Tagli e spesa pubblica. CGIL, I dati OCSE sull’istruzione ci preoccupano
L’articolata e attendibile ricerca dell’Ocse sui sistemi generali dell’istruzione conferma sostanzialmente l’allarme che ormai da anni la FLC, insieme alle altre organizzazioni sindacali, lancia, quasi sempre inascoltato.
L’analisi della riduzione della spesa pubblica per l’istruzione, sia in relazione al PIL che in termini assoluti, tra il 2008 e il 2014, rilevata dall’Ocse, non solo fa scendere l’Italia agli ultimi posti della classifica mondiale, ma coglie le vere vittime delle politiche economiche di questi anni e dei tentativi di uscita dalla crisi attraverso meccanismi di austerity.
Il sistema dell’istruzione pubblica ha pagato, insieme ad altri settori del welfare e dei servizi, la politica sbagliata dei tagli alla spesa pubblica, mentre si consegnavano miliardi ai privati sotto forma di cunei fiscali e decontribuzioni e non si aggrediva l’enorme evasione fiscale. Ne hanno fatto le spese le istituzioni pubbliche dell’istruzione e della ricerca, dalle primarie alle Università, deprivate e impoverite di risorse; ne hanno fatto le spese i lavoratori della scuola e della conoscenza, i cui salari sono notevolmente al di sotto della media Ocse, mentre la riforma Fornero sulle pensioni, tra le peggiori in Europa, ha determinato una media di età sempre più alta tra i docenti.

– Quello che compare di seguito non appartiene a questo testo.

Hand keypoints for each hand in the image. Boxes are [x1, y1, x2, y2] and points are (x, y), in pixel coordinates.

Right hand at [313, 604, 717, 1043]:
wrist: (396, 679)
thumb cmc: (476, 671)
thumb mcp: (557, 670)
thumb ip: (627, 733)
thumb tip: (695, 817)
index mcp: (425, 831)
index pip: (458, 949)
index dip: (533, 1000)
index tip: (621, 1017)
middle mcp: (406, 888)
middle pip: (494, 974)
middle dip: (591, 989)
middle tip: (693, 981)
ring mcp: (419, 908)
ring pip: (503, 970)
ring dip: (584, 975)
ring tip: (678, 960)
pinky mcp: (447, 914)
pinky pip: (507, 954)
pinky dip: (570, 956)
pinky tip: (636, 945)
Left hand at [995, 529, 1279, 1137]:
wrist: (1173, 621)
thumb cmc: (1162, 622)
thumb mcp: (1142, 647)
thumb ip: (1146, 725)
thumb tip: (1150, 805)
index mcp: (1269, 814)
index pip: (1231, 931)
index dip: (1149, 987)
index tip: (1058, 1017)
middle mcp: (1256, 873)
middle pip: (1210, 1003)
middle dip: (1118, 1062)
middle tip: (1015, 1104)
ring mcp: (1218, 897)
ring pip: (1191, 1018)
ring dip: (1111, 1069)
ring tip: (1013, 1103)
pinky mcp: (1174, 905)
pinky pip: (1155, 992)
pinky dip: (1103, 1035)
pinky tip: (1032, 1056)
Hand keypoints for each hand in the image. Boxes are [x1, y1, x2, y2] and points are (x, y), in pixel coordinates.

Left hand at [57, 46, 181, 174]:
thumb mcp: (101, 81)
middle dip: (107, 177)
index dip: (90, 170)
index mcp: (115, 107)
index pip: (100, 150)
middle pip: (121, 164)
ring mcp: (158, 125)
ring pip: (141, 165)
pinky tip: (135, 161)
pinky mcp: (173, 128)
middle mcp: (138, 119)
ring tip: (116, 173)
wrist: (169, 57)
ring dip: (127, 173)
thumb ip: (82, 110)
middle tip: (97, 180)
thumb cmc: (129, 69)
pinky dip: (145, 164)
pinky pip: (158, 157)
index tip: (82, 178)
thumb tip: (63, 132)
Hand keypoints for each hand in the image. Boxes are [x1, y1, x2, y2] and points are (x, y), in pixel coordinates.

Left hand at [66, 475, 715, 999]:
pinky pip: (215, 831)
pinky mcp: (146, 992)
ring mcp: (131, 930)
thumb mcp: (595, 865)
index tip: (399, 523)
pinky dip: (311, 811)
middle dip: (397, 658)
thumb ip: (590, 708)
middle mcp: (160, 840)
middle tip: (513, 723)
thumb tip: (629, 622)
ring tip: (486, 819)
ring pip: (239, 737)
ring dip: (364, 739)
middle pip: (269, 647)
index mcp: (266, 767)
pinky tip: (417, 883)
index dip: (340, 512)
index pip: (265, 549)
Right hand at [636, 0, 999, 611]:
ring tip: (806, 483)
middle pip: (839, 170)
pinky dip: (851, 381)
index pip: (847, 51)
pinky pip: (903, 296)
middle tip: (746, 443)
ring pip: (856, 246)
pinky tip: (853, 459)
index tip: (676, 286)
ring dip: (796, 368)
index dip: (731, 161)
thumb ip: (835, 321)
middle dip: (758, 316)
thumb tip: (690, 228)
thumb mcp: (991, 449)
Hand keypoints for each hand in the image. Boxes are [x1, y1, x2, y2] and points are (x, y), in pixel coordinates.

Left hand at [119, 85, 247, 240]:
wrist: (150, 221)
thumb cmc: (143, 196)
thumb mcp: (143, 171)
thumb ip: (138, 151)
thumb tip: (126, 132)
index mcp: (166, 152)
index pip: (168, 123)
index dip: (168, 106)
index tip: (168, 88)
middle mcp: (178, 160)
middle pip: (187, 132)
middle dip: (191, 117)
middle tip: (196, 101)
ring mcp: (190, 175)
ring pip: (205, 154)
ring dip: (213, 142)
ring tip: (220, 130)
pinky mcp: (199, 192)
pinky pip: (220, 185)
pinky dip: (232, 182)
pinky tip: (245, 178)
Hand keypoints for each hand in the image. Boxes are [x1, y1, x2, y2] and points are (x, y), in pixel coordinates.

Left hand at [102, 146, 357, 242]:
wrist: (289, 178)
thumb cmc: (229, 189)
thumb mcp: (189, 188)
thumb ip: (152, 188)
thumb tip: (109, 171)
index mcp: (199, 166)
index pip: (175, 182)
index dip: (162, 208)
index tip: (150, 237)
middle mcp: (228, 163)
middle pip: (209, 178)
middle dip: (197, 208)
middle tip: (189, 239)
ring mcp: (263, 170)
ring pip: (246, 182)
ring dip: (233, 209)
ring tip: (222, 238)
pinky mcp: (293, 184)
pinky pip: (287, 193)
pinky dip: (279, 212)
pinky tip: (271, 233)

Ne hanno fatto le spese gli studenti che hanno visto negare dai governi il sacrosanto diritto allo studio e al lavoro sancito dalla Costituzione; sono state colpite le famiglie, la cui spesa privata per i figli a scuola è cresciuta in modo esponenziale, in assenza di risorse per il diritto allo studio.
Ci sembra che anche il governo Renzi non abbia invertito quelle scelte che vanno nella stessa direzione negativa denunciata dall’Ocse: ridurre sempre di più la spesa pubblica invece di investire, nella formazione e nella cultura delle giovani generazioni, nonostante i proclami della propaganda. Le risorse stanziate per la scuola sono positive, ma la legge 107 resta un disastro. Nei prossimi anni non si prevede l’aumento degli investimenti in istruzione e ricerca. Anzi, l’ennesima riduzione. Così non può più andare. Occorre alzare il dibattito pubblico sulla qualità della spesa pubblica e il destino delle nuove generazioni, investendo maggiori risorse in settori strategici come la scuola, l’università, la ricerca, e l’alta formazione.
Solo così si esce dalla crisi, affermando un modello di società che riduca le disuguaglianze e le ingiustizie.